Spaghetti Alla Chitarra With Lamb Ragu

Spaghetti alla Chitarra with Lamb Ragu is a classic dish from the Abruzzese and Molisan cuisine, known for its rich flavors and hearty ingredients.

Spaghetti Alla Chitarra With Lamb Ragu

Ingredients

  • 1 pound lamb, ground
  • 2 tablespoons olive oil
  • 1 onion, finely chopped
  • 2 cloves garlic, minced
  • 1 carrot, finely chopped
  • 1 celery stalk, finely chopped
  • 1 cup red wine
  • 1 can (14 oz) crushed tomatoes
  • 1 teaspoon dried oregano
  • Salt and pepper to taste
  • 12 oz spaghetti alla chitarra
  • Grated Pecorino cheese for serving

Instructions

  1. In a large pot, heat the olive oil over medium heat. Add the ground lamb and cook until browned, breaking it up with a spoon.
  2. Add the onion, garlic, carrot, and celery. Cook until the vegetables are soft and the lamb is well browned.
  3. Pour in the red wine and let it simmer until it has reduced by half.
  4. Add the crushed tomatoes, dried oregano, salt, and pepper. Stir well and let the ragu simmer for 1.5 hours, stirring occasionally.
  5. While the ragu is simmering, cook the spaghetti alla chitarra according to the package instructions.
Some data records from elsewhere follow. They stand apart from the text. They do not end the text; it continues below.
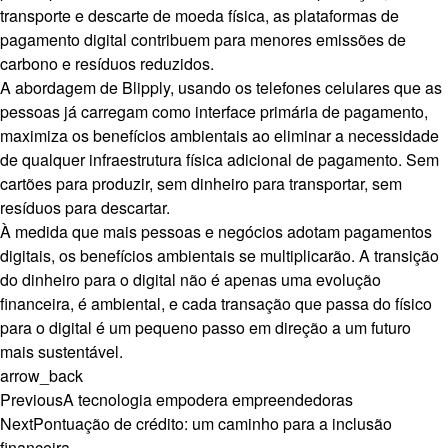
transporte e descarte de moeda física, as plataformas de
pagamento digital contribuem para menores emissões de
carbono e resíduos reduzidos.
A abordagem de Blipply, usando os telefones celulares que as
pessoas já carregam como interface primária de pagamento,
maximiza os benefícios ambientais ao eliminar a necessidade
de qualquer infraestrutura física adicional de pagamento. Sem
cartões para produzir, sem dinheiro para transportar, sem
resíduos para descartar.
À medida que mais pessoas e negócios adotam pagamentos
digitais, os benefícios ambientais se multiplicarão. A transição
do dinheiro para o digital não é apenas uma evolução
financeira, é ambiental, e cada transação que passa do físico
para o digital é um pequeno passo em direção a um futuro
mais sustentável.
arrow_back
Previous
A tecnologia empodera empreendedoras
Next
Pontuação de crédito: um caminho para a inclusão
financeira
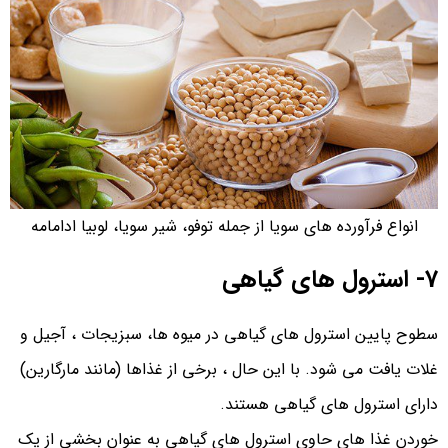
انواع فرآورده های سویا از جمله توفو، شیر سویا، لوبیا ادامامه
7- استرول های گیاهی
سطوح پایین استرول های گیاهی در میوه ها، سبزیجات ، آجیل و
غلات یافت می شود. با این حال ، برخی از غذاها (مانند مارگارین)
دارای استرول های گیاهی هستند.
خوردن غذا های حاوی استرول های گیاهی به عنوان بخشی از یک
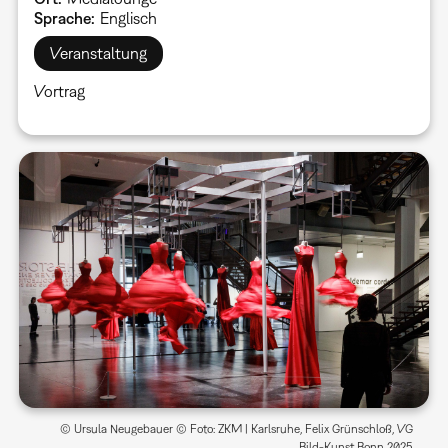
Sprache
Englisch
Veranstaltung
Vortrag
© Ursula Neugebauer © Foto: ZKM | Karlsruhe, Felix Grünschloß, VG
Bild-Kunst Bonn 2025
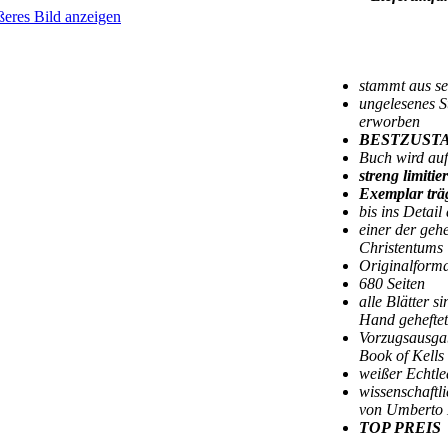
1 Band 
ßeres Bild anzeigen
1 Schm
1 VHS
stammt aus se
ungelesenes S
erworben
BESTZUST
Buch wird auf
streng limiti
Exemplar trä
bis ins Detai
einer der geh
Christentums
Originalforma
680 Seiten
alle Blätter 
Hand geheftet
Vorzugsausgab
Book of Kell
weißer Echtl
wissenschaftl
von Umberto
TOP PREIS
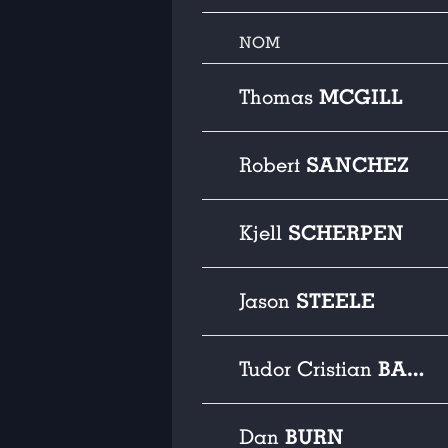
NOM
MCGILL
Thomas
SANCHEZ
Robert
SCHERPEN
Kjell
STEELE
Jason
BALUTA
Tudor Cristian
BURN
Dan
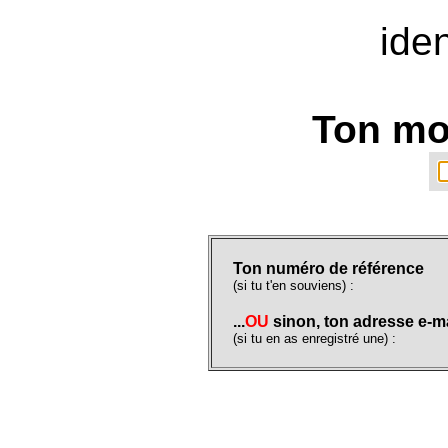
iden
Ton mo
Ton numéro de référence
(si tu t'en souviens) :
...
OU
sinon, ton adresse e-ma
(si tu en as enregistré une) :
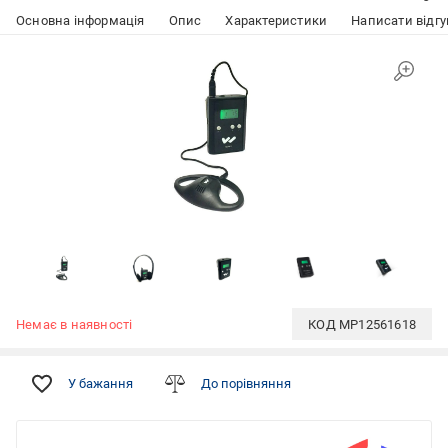
Основна інформація
Опис
Характеристики
Написати відгу
Немає в наявності
КОД
MP12561618
У бажання
До порівняння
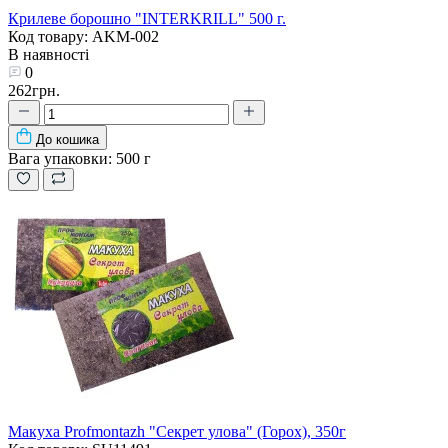
Крилеве борошно "INTERKRILL" 500 г.
Код товару: AKM-002
В наявності
0
262грн.
До кошика
Вага упаковки:
500 г
Макуха Profmontazh "Секрет улова" (Горох), 350г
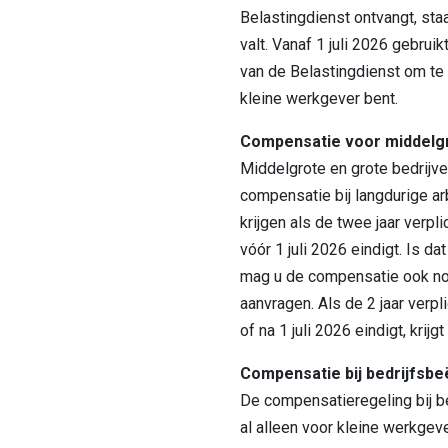
Belastingdienst ontvangt, staa
valt. Vanaf 1 juli 2026 gebrui
van de Belastingdienst om te
kleine werkgever bent.
Compensatie voor middelgr
Middelgrote en grote bedrijv
compensatie bij langdurige a
krijgen als de twee jaar verpl
vóór 1 juli 2026 eindigt. Is da
mag u de compensatie ook n
aanvragen. Als de 2 jaar verpl
of na 1 juli 2026 eindigt, krij
Compensatie bij bedrijfsbe
De compensatieregeling bij be
al alleen voor kleine werkgeve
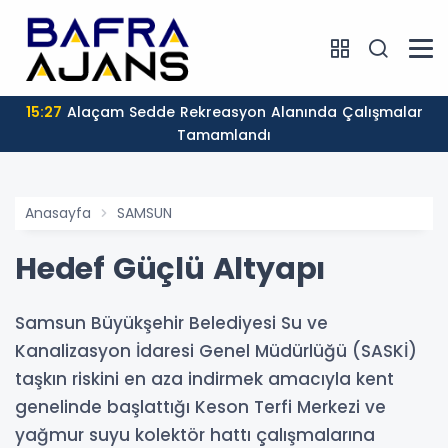
15:27
Alaçam Sedde Rekreasyon Alanında Çalışmalar
Tamamlandı
Anasayfa
SAMSUN
Hedef Güçlü Altyapı
Samsun Büyükşehir Belediyesi Su ve
Kanalizasyon İdaresi Genel Müdürlüğü (SASKİ)
taşkın riskini en aza indirmek amacıyla kent
genelinde başlattığı Keson Terfi Merkezi ve
yağmur suyu kolektör hattı çalışmalarına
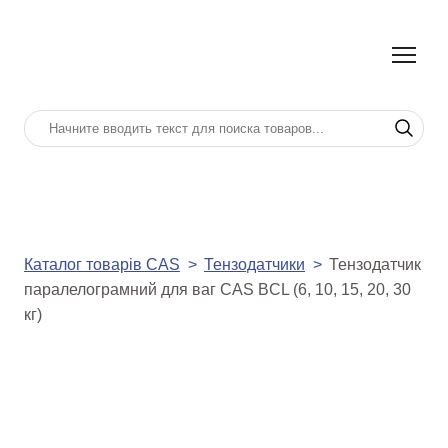
Каталог товарів CAS
Тензодатчики
Тензодатчик
паралелограмний для ваг CAS BCL (6, 10, 15, 20, 30
кг)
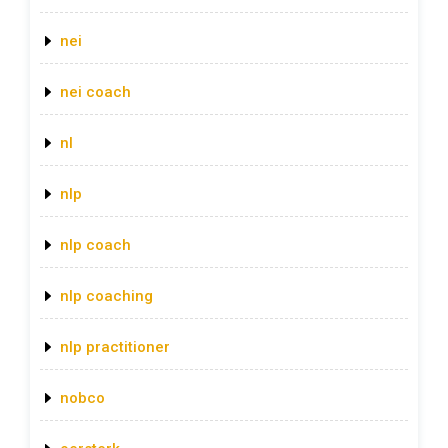
nei
nei coach
nl
nlp
nlp coach
nlp coaching
nlp practitioner
nobco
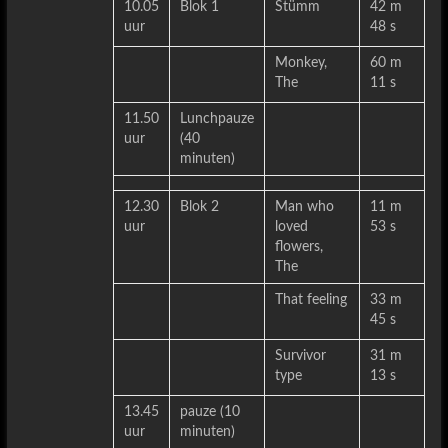
10.05
Blok 1
Stümm
42 m
uur
48 s
Monkey,
60 m
The
11 s
11.50
Lunchpauze
uur
(40
minuten)
12.30
Blok 2
Man who
11 m
uur
loved
53 s
flowers,
The
That feeling
33 m
45 s
Survivor
31 m
type
13 s
13.45
pauze (10
uur
minuten)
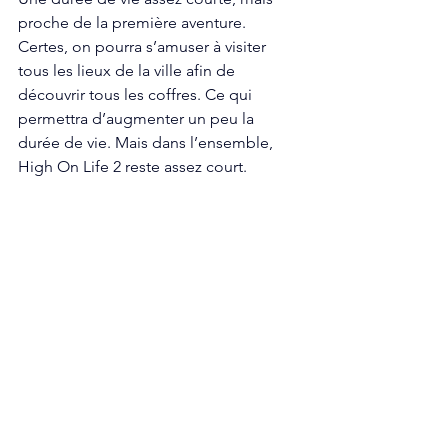
proche de la première aventure. 
Certes, on pourra s’amuser à visiter 
tous les lieux de la ville afin de 
découvrir tous les coffres. Ce qui 
permettra d’augmenter un peu la 
durée de vie. Mais dans l’ensemble, 
High On Life 2 reste assez court. 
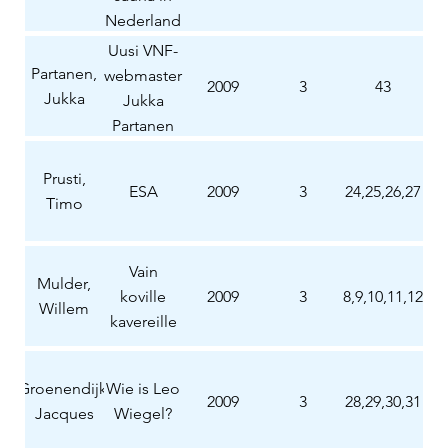
Nederland
Uusi VNF-
Partanen,
webmaster
2009
3
43
Jukka
Jukka
Partanen
Prusti,
ESA
2009
3
24,25,26,27
Timo
Vain
Mulder,
koville
2009
3
8,9,10,11,12
Willem
kavereille
Groenendijk,
Wie is Leo
2009
3
28,29,30,31
Jacques
Wiegel?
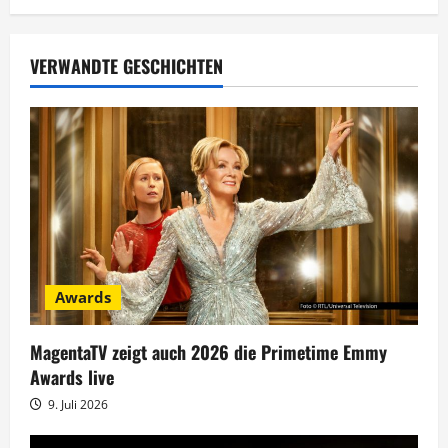
a
g
VERWANDTE GESCHICHTEN
s
n
a
v
i
Awards
g
MagentaTV zeigt auch 2026 die Primetime Emmy
a
Awards live
t
9. Juli 2026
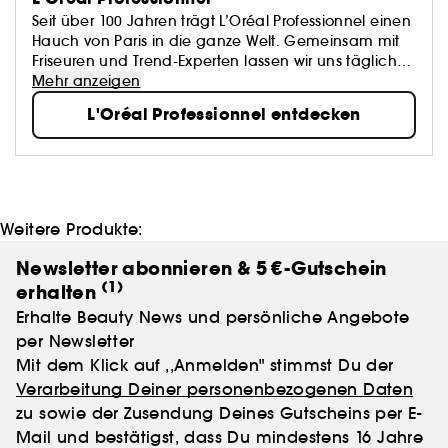
Seit über 100 Jahren trägt L’Oréal Professionnel einen
Hauch von Paris in die ganze Welt. Gemeinsam mit
Friseuren und Trend-Experten lassen wir uns täglich
neu von Mode und Trends inspirieren, um Dir immer
Mehr anzeigen
wieder die angesagtesten Produkte und Looks zu
L'Oréal Professionnel entdecken
bieten. Alle unsere Produkte kombinieren innovativste
Technologie mit Leidenschaft für Haare. Schenke
Deinen Haaren Glanz, Geschmeidigkeit und eine
frische Farbe mit L’Oréal Professionnel Produkten und
bringe ein Stück Luxus in Deine Haarpflegeroutine.
Weitere Produkte:
Newsletter abonnieren & 5 €-Gutschein
(1)
erhalten
Erhalte Beauty News und persönliche Angebote
per Newsletter
Mit dem Klick auf ,,Anmelden" stimmst Du der
Verarbeitung Deiner personenbezogenen Daten
zu sowie der Zusendung Deines Gutscheins per E-
Mail und bestätigst, dass Du mindestens 16 Jahre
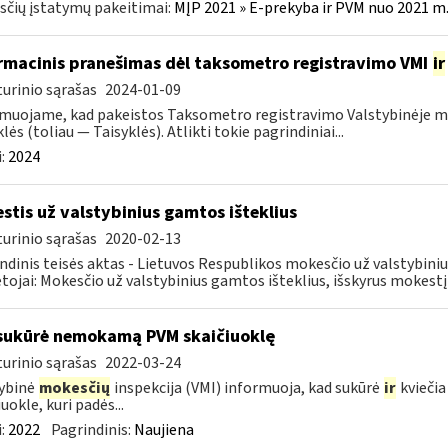
čių įstatymų pakeitimai:
MĮP 2021 » E-prekyba ir PVM nuo 2021 m. 
rmacinis pranešimas dėl taksometro registravimo VMI
ir
urinio sąrašas
2024-01-09
muojame, kad pakeistos Taksometro registravimo Valstybinėje mo
lės (toliau — Taisyklės). Atlikti tokie pagrindiniai...
:
2024
stis už valstybinius gamtos išteklius
urinio sąrašas
2020-02-13
ndinis teisės aktas - Lietuvos Respublikos mokesčio už valstybini
ojai: Mokesčio už valstybinius gamtos išteklius, išskyrus mokestį
sukūrė nemokamą PVM skaičiuoklę
urinio sąrašas
2022-03-24
ybinė
mokesčių
inspekcija (VMI) informuoja, kad sukūrė
ir
kviečia
uokle, kuri padės...
:
2022
Pagrindinis:
Naujiena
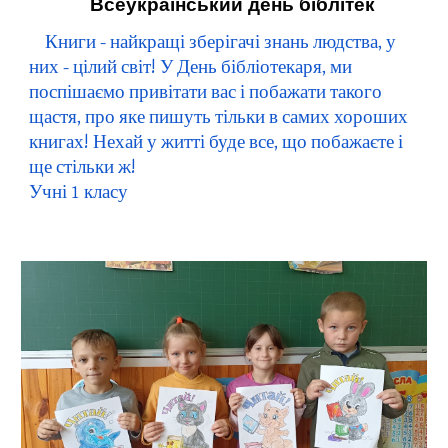
Всеукраїнський день біблітек
Книги - найкращі зберігачі знань людства, у 
них - цілий світ! У День бібліотекаря, ми 
поспішаємо привітати вас і побажати такого 
щастя, про яке пишуть тільки в самих хороших 
книгах! Нехай у житті буде все, що побажаєте і 
ще стільки ж!
Учні 1 класу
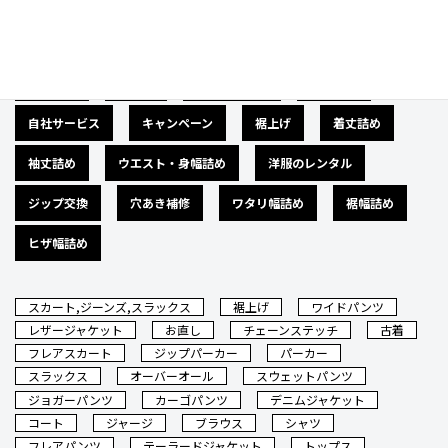
広告募集
バナー
サイズダウン
肩幅詰め
自社サービス
キャンペーン
裾上げ
着丈詰め
袖丈詰め
ウエスト・身幅詰め
洋服のレンタル
ジップ交換
穴あき補修
ワタリ幅詰め
裾幅詰め
ヒザ幅詰め
スカート,ジーンズ,スラックス
裾上げ
ワイドパンツ
レザージャケット
お直し
チェーンステッチ
古着
フレアスカート
ジップパーカー
パーカー
スラックス
オーバーオール
スウェットパンツ
ジョガーパンツ
カーゴパンツ
デニムジャケット
コート
ジャージ
ブラウス
シャツ
フレアパンツ
テーラードジャケット
トップス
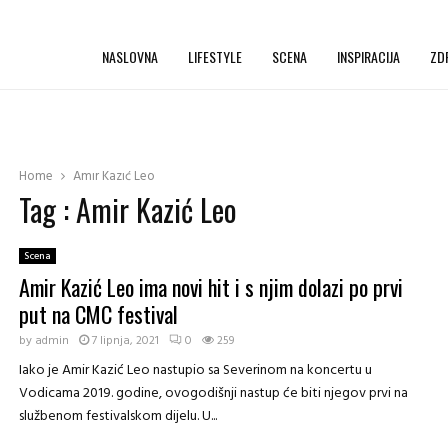
NASLOVNA
LIFESTYLE
SCENA
INSPIRACIJA
ZD
Home
Amir Kazić Leo
Tag : Amir Kazić Leo
Scena
Amir Kazić Leo ima novi hit i s njim dolazi po prvi
put na CMC festival
by
admin
7 lipnja, 2021
0
259
Iako je Amir Kazić Leo nastupio sa Severinom na koncertu u
Vodicama 2019. godine, ovogodišnji nastup će biti njegov prvi na
službenom festivalskom dijelu. U...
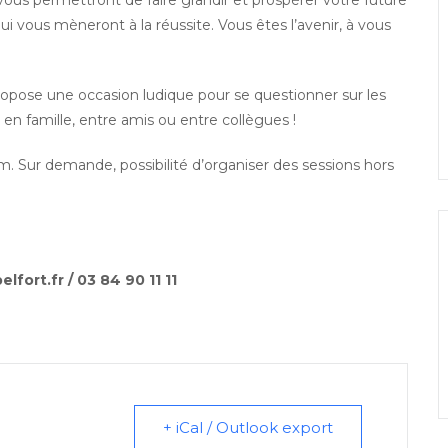
 vous permettront de faire grandir et prospérer votre future
ui vous mèneront à la réussite. Vous êtes l’avenir, à vous
opose une occasion ludique pour se questionner sur les
en famille, entre amis ou entre collègues !
. Sur demande, possibilité d’organiser des sessions hors
elfort.fr / 03 84 90 11 11
+ iCal / Outlook export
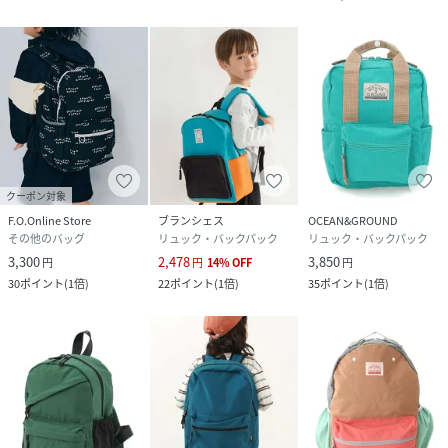
クーポン対象
F.O.Online Store
ブランシェス
OCEAN&GROUND
その他のバッグ
リュック・バックパック
リュック・バックパック
3,300
2,478
3,850
円
円
14
%
OFF
円
30
ポイント
(
1倍
)
22
ポイント
(
1倍
)
35
ポイント
(
1倍
)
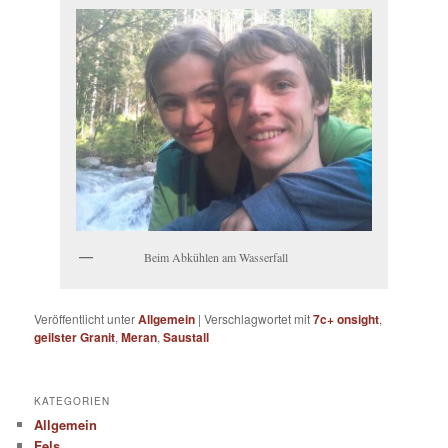
Beim Abkühlen am Wasserfall
Veröffentlicht unter
Allgemein
|
Verschlagwortet mit
7c+ onsight
,
geilster Granit
,
Meran
,
Saustall
KATEGORIEN
Allgemein
Fels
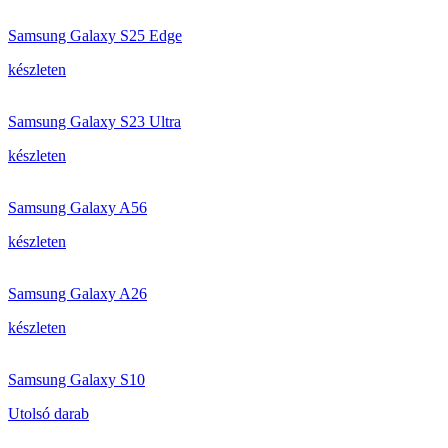
Samsung Galaxy S25 Edge
készleten
Samsung Galaxy S23 Ultra
készleten
Samsung Galaxy A56
készleten
Samsung Galaxy A26
készleten
Samsung Galaxy S10
Utolsó darab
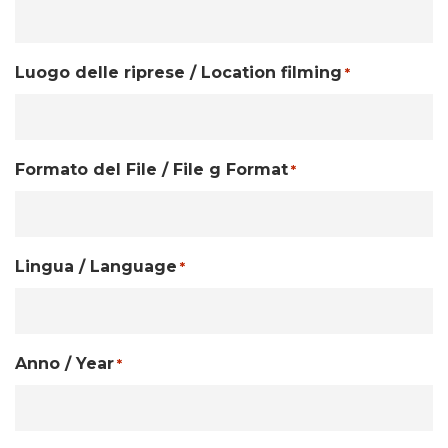
Luogo delle riprese / Location filming
*
Formato del File / File g Format
*
Lingua / Language
*
Anno / Year
*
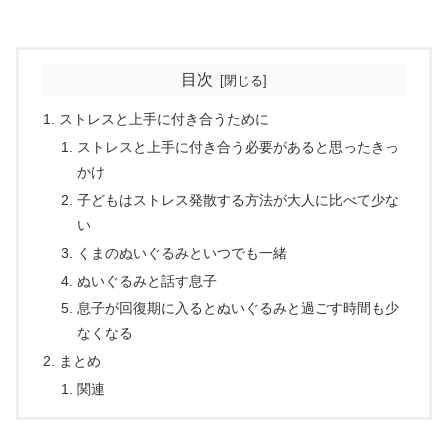
目次
ストレスと上手に付き合うために
ストレスと上手に付き合う必要があると思ったきっ
かけ
子どもはストレス発散する方法が大人に比べて少な
い
くまのぬいぐるみといつでも一緒
ぬいぐるみと話す息子
息子が回復期に入るとぬいぐるみと過ごす時間も少
なくなる
まとめ
関連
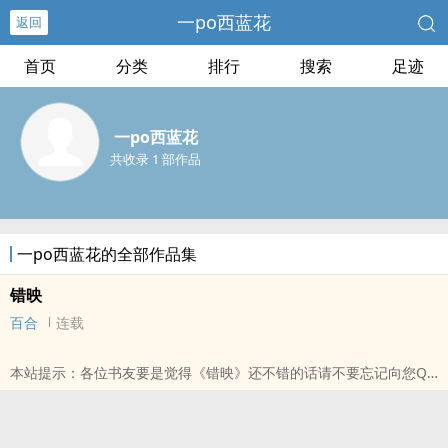
一po西蓝花
返回
首页
分类
排行
搜索
足迹
一po西蓝花
共收录 1 部作品
一po西蓝花的全部作品集
错映
百合
连载
本站提示：各位书友要是觉得《错映》还不错的话请不要忘记向您QQ
群和微博里的朋友推荐哦！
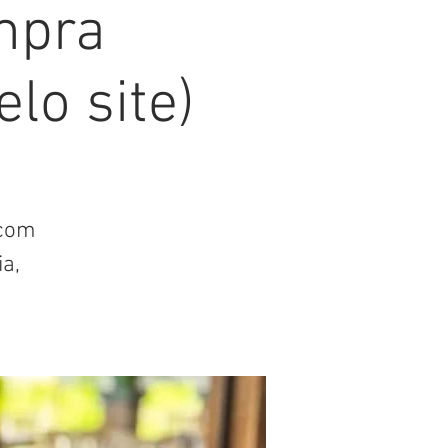
ompra
lo site)
 com
a,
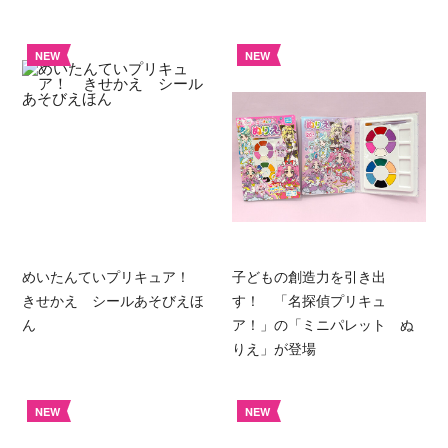
NEW
NEW
めいたんていプリキュア！
子どもの創造力を引き出
きせかえ シールあそびえほ
す！ 「名探偵プリキュ
ん
ア！」の「ミニパレット ぬ
りえ」が登場
NEW
NEW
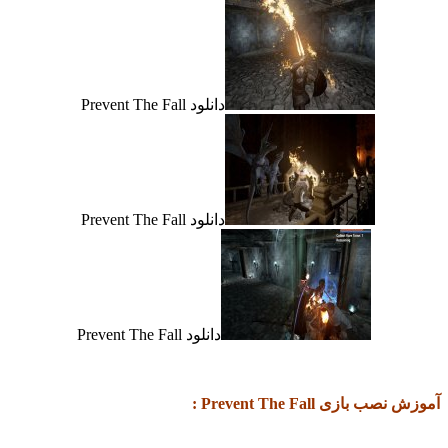
دانلود Prevent The Fall
دانلود Prevent The Fall
دانلود Prevent The Fall
آموزش نصب بازی Prevent The Fall :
Drain and set aside.
  6. Toss the cooked spaghetti with the lamb ragu. Serve hot, topped with grated Pecorino cheese.

Cooking & Preparation

Preparation time:
20 minutes
Cooking time:
2 hours
Total time:
2 hours
Cooking method
Stovetop

Nutritional facts per 1 serving

Calories
450 per serving
Carbohydrates
40g
Protein
25g
Fat
20g

Supplies

Large pot Spoon Cutting board Knife

Tools

Pasta pot Colander

Serving suggestions

Serve the Spaghetti alla Chitarra with Lamb Ragu with a side of crusty bread and a fresh green salad.

Tips & tricks

For a richer flavor, you can add a splash of beef or chicken broth to the lamb ragu while simmering.